Quant à l’ordre pris en masse, il est difficile de le qualifier d’après nos idées préconçues. Ce n’est point une caste, car ses rangs sont ouverts à tout le monde, même aux esclaves autorisés de leurs maîtres, et en cela seulement l’ordre est resté fidèle aux préceptes de son fondateur[1]. On ne peut guère plus l’appeler un clergé régulier, car, bien que les talapoins assistent et même président à toutes les phases principales de la vie sociale, à la naissance, à la tonte du toupet, au mariage, à la mort, et enfin aux funérailles, ils n’admettent en aucune manière que la sanction religieuse qu’ils apportent à ces actes profite à d’autres qu’à eux-mêmes. Le mérite de leurs œuvres n’est que pour eux, non pour ceux qui les emploient. Ils n’ont point charge d’âmes ; en un mot, ils ont un public, mais point d’ouailles.

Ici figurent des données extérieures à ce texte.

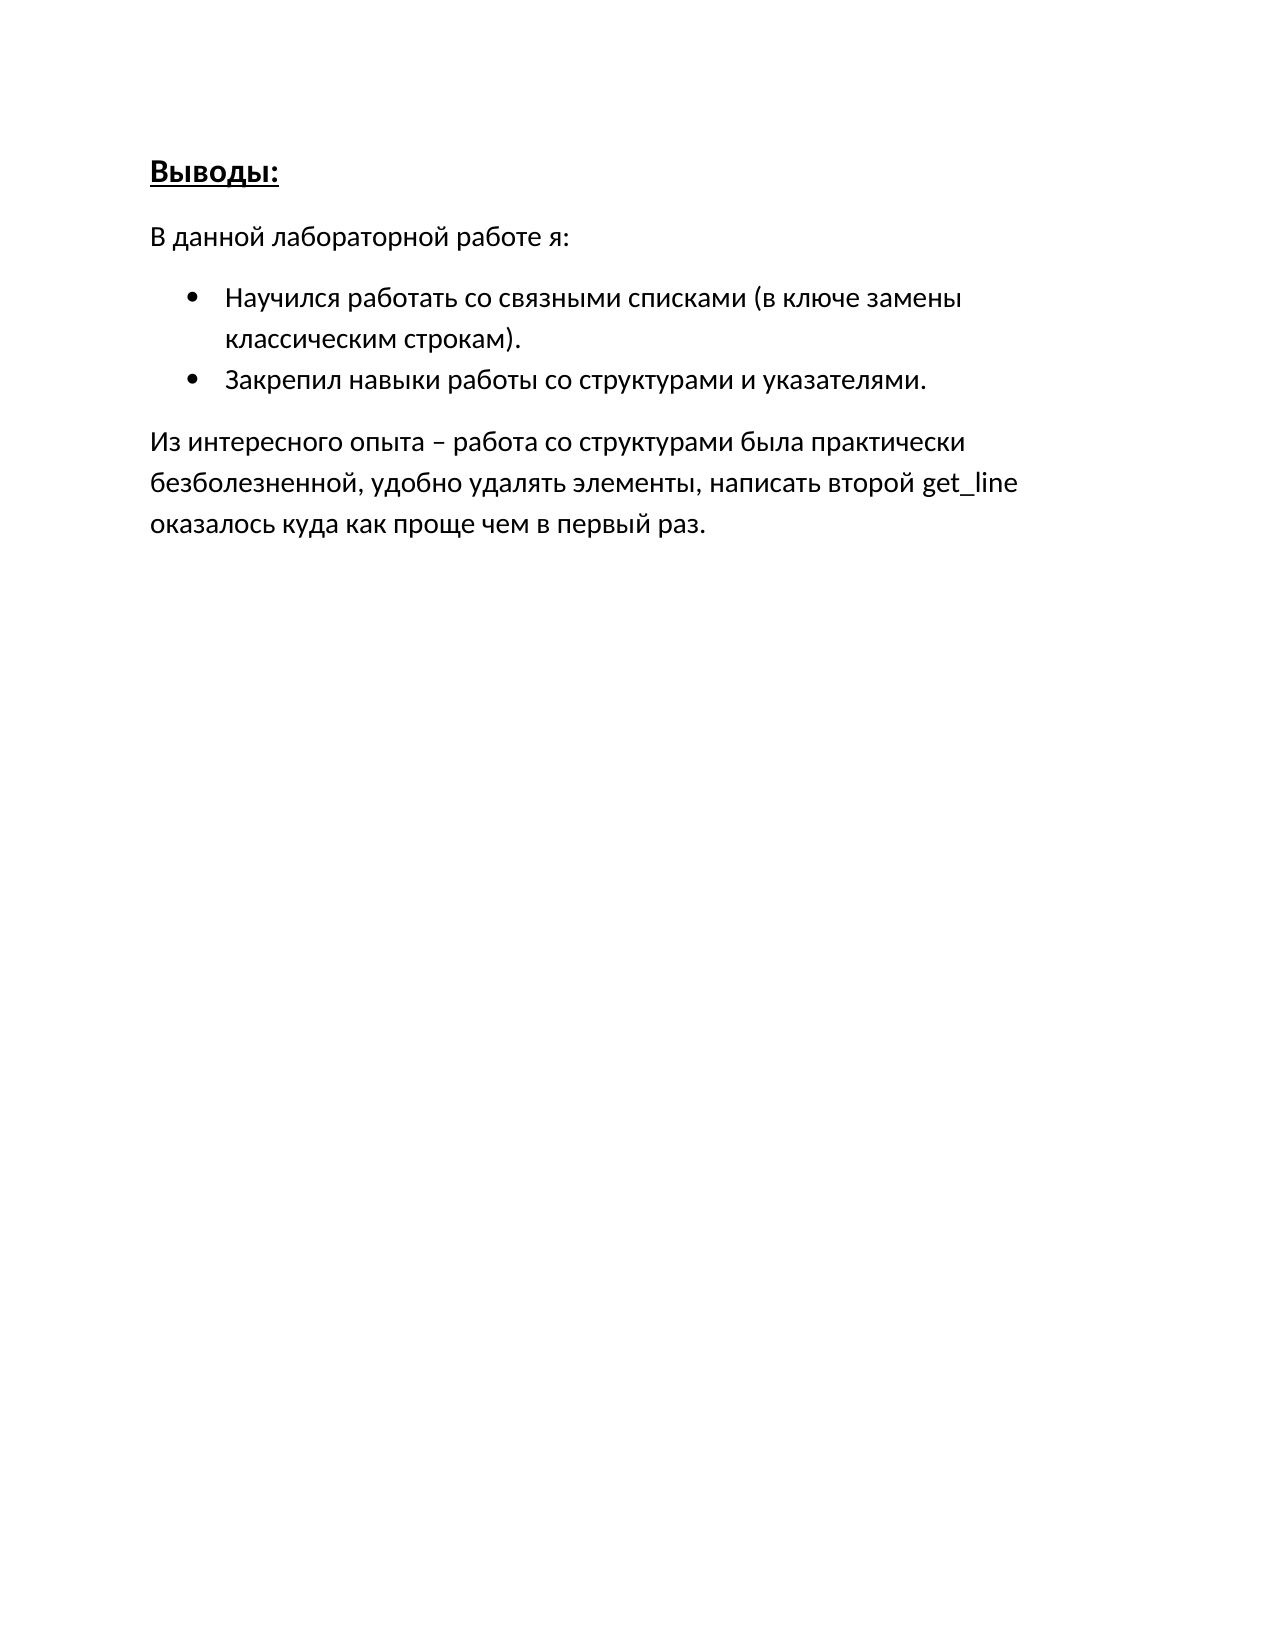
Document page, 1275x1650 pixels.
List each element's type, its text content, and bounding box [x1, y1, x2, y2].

text Выводы: [150, 150, 1125, 191]
list Научился работать со связными списками (в ключе замены классическим строкам). [187, 279, 1125, 356]
text Из интересного опыта – работа со структурами была практически безболезненной, удобно удалять элементы, написать второй get_line оказалось куда как проще чем в первый раз. [150, 423, 1125, 541]
list Закрепил навыки работы со структурами и указателями. [187, 361, 1125, 397]
text В данной лабораторной работе я: [150, 218, 1125, 253]
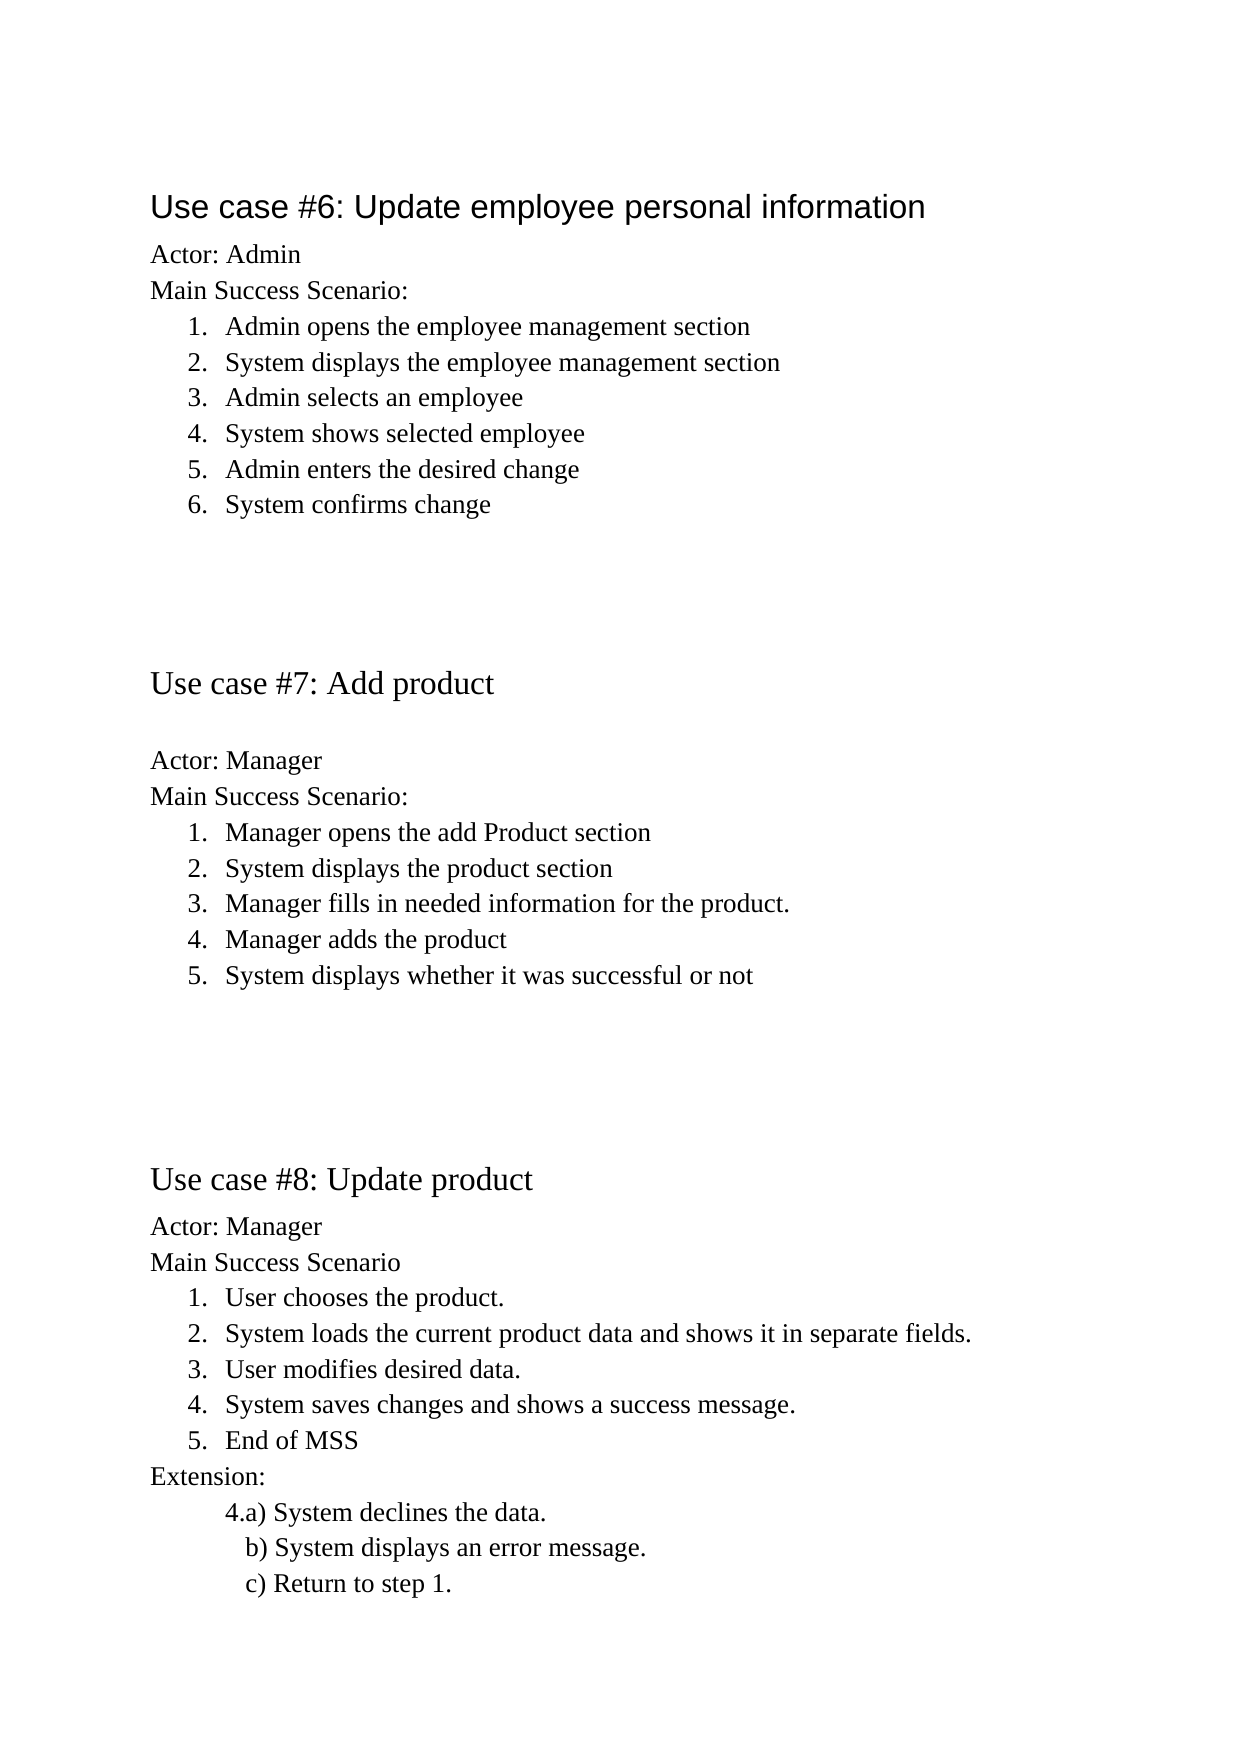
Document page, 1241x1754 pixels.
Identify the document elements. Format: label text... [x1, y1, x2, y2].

list Manager fills in needed information for the product. [187, 887, 1090, 918]
list System displays whether it was successful or not [187, 959, 1090, 990]
text Actor: Manager [150, 1210, 1090, 1241]
text Extension: [150, 1460, 1090, 1491]
list Admin enters the desired change [187, 453, 1090, 484]
text Main Success Scenario [150, 1246, 1090, 1277]
list Admin opens the employee management section [187, 310, 1090, 341]
text Actor: Admin [150, 238, 1090, 269]
list System shows selected employee [187, 417, 1090, 448]
list Manager opens the add Product section [187, 816, 1090, 847]
list System confirms change [187, 488, 1090, 520]
text Main Success Scenario: [150, 780, 1090, 811]
list System loads the current product data and shows it in separate fields. [187, 1317, 1090, 1348]
list Admin selects an employee [187, 381, 1090, 412]
subtitle Use case #8: Update product [150, 1159, 1090, 1197]
text Main Success Scenario: [150, 274, 1090, 305]
list User modifies desired data. [187, 1353, 1090, 1384]
list User chooses the product. [187, 1281, 1090, 1313]
text b) System displays an error message. [150, 1532, 1090, 1563]
list End of MSS [187, 1424, 1090, 1456]
text c) Return to step 1. [150, 1567, 1090, 1598]
list System displays the employee management section [187, 346, 1090, 377]
list Manager adds the product [187, 923, 1090, 954]
subtitle Use case #7: Add product [150, 663, 1090, 702]
text 4.a) System declines the data. [150, 1496, 1090, 1527]
subtitle Use case #6: Update employee personal information [150, 187, 1090, 226]
text Actor: Manager [150, 744, 1090, 776]
list System saves changes and shows a success message. [187, 1389, 1090, 1420]
list System displays the product section [187, 852, 1090, 883]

Ce n’est pas que ce public leur marchande jamais le prix de leurs services. Bien loin de là, il les traite avec la plus grande vénération ; il leur concède les prérogatives les plus flatteuses, les titres les plus pompeux. Les gens du commun se prestement devant eux, même au milieu des rues, en joignant les mains à la hauteur du front ; les mandarins, les princes mêmes, les saluent des deux mains ; et si le roi ne les salue que d’une seule, il les fait asseoir auprès de sa personne. Chaque jour il distribue lui-même l’aumône à plusieurs centaines d’entre eux, et cet exemple est suivi dévotement par la reine et les principales femmes du palais.

Car bien qu’il soit écrit parmi les deux cent vingt-sept articles de la règle austère des talapoins :

« Ne regardez pas les femmes ;

« Ne pensez à elles ni éveillé, ni endormi ;

« Ne leur adressez pas la parole en particulier ;

« Ne recevez d’elles aucune offrande de la main à la main ;

« Ne touchez pas à une écharpe de femme, ou même de petite fille au berceau ;

  1. Si l’on ne peut affirmer que le prince indou Siddharta le Gotamide, ou Çakia Mouni, comme l’appelèrent plus tard les bouddhistes, ait attaqué de front le système des castes, on ne peut nier du moins qu’en appelant tous les hommes, sans distinction de rang et de naissance, à la vie ascétique et au salut qui en dérive, il n’ait sapé par la base le système lui-même. En prêchant l’égalité des devoirs, en promettant l’égalité dans la fin suprême, il émancipa moralement les petits et les humbles du joug des forts et des puissants, et renversa de fait les barrières que le brahmanisme multipliait entre les hommes. Quoi qu’on puisse objecter contre le syncrétisme grossier qui a greffé ses doctrines, expulsées de l’Inde, sur les superstitions primitives de l’extrême Orient et du nord de l’Asie, on doit reconnaître qu’elles n’en ont pas moins préservé quatre cents millions d’hommes de la destinée des vieilles races de l’Égypte et de l’Inde, parmi lesquelles la notion étroite et mortelle de la caste a étouffé en germe celles de la patrie et de la nationalité.